Segment Start: Records to use

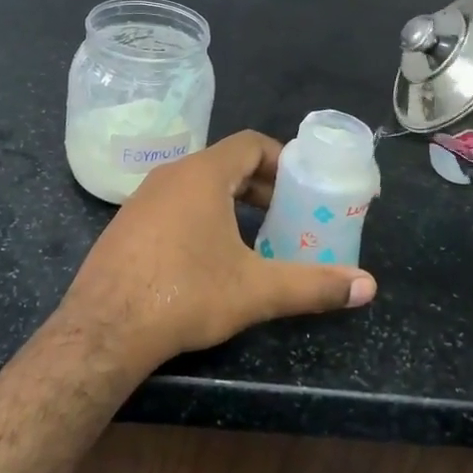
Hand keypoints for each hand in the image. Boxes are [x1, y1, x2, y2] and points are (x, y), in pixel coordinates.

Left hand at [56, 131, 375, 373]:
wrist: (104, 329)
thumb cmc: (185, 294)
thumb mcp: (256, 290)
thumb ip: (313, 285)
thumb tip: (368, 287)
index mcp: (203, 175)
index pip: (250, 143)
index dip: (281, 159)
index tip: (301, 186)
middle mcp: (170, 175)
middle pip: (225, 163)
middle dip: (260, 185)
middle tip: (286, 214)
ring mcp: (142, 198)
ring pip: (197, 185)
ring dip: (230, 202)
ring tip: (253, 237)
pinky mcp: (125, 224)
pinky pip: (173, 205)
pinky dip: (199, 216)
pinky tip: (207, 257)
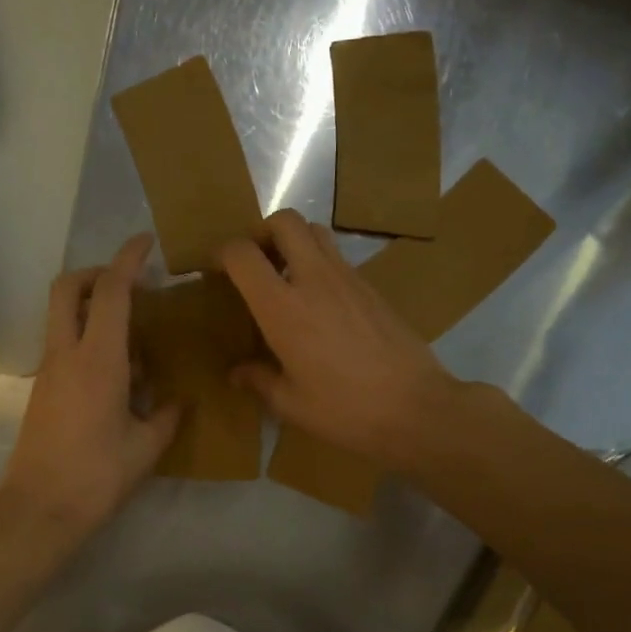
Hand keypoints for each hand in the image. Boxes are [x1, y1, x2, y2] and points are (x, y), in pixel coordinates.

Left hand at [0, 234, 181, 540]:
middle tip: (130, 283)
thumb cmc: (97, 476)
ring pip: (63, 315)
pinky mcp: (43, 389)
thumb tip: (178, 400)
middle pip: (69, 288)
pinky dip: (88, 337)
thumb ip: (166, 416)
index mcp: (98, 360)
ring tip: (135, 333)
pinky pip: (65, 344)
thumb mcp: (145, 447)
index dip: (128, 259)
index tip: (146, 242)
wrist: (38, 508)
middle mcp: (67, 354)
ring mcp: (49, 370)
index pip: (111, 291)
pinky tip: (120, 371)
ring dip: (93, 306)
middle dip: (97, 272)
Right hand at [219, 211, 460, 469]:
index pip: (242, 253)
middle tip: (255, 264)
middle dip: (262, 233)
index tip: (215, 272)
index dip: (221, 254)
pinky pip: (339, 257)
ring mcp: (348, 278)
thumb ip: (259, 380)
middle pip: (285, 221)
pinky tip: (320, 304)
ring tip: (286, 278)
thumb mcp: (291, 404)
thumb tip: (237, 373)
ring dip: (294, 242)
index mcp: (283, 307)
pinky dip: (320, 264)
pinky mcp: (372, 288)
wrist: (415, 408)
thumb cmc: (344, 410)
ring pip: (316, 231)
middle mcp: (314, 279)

Segment End: Records to use

Activity: The copy should hold every entry above word for word and none of the pictures.

Task result:
Hand keypoints for each hand in the image. Boxes are [x1, y1, x2, y2] and points are (x, y), in pixel coordinates.

Left hand at [56, 131, 375, 373]:
wrist: (104, 329)
thumb cmc: (185, 294)
thumb mcp: (256, 290)
thumb ip: (313, 285)
thumb tip: (368, 287)
index mcp: (203, 175)
index pip: (250, 143)
index dip: (281, 159)
index tip: (301, 186)
middle mcp: (170, 175)
middle pip: (225, 163)
middle dip: (260, 185)
middle tip: (286, 214)
ring mcp: (142, 198)
ring pip: (197, 185)
ring dip: (230, 202)
ring tip: (253, 237)
pinky mcp: (125, 224)
pinky pip: (173, 205)
pinky dip: (199, 216)
pinky tip: (207, 257)
Hand keypoints for each hand in the image. Boxes are [x1, y1, x2, y2] and points are (x, y), in pixel coordinates.

Left hand at [0, 234, 181, 540]:
middle tip: (130, 283)
thumb cmc: (97, 476)
ring pip: (63, 315)
pinky mcp: (43, 389)
thumb tip: (178, 400)
middle pip: (69, 288)
pinky dip: (88, 337)
thumb ip: (166, 416)
index mcp: (98, 360)
ring tip: (135, 333)
pinky pip: (65, 344)
thumb mcp: (145, 447)
index dip: (128, 259)
index tip: (146, 242)
wrist: (38, 508)
middle mcp: (67, 354)
ring mcp: (49, 370)
index pip: (111, 291)
pinky tip: (120, 371)
ring dip: (93, 306)
middle dip: (97, 272)
Right hand at [219, 211, 460, 469]:
index pip: (242, 253)
middle tip: (255, 264)
middle dip: (262, 233)
index tip: (215, 272)
index dip: (221, 254)
pinky pip: (339, 257)
ring mcp: (348, 278)
thumb ip: (259, 380)
middle pip: (285, 221)
pinky tip: (320, 304)
ring tip: (286, 278)
thumb mcp: (291, 404)
thumb tip: (237, 373)
ring dip: (294, 242)
index mcp: (283, 307)
pinky dip: (320, 264)
pinky mcp: (372, 288)
wrist: (415, 408)
thumb cmc: (344, 410)
ring pip: (316, 231)
middle mcp: (314, 279)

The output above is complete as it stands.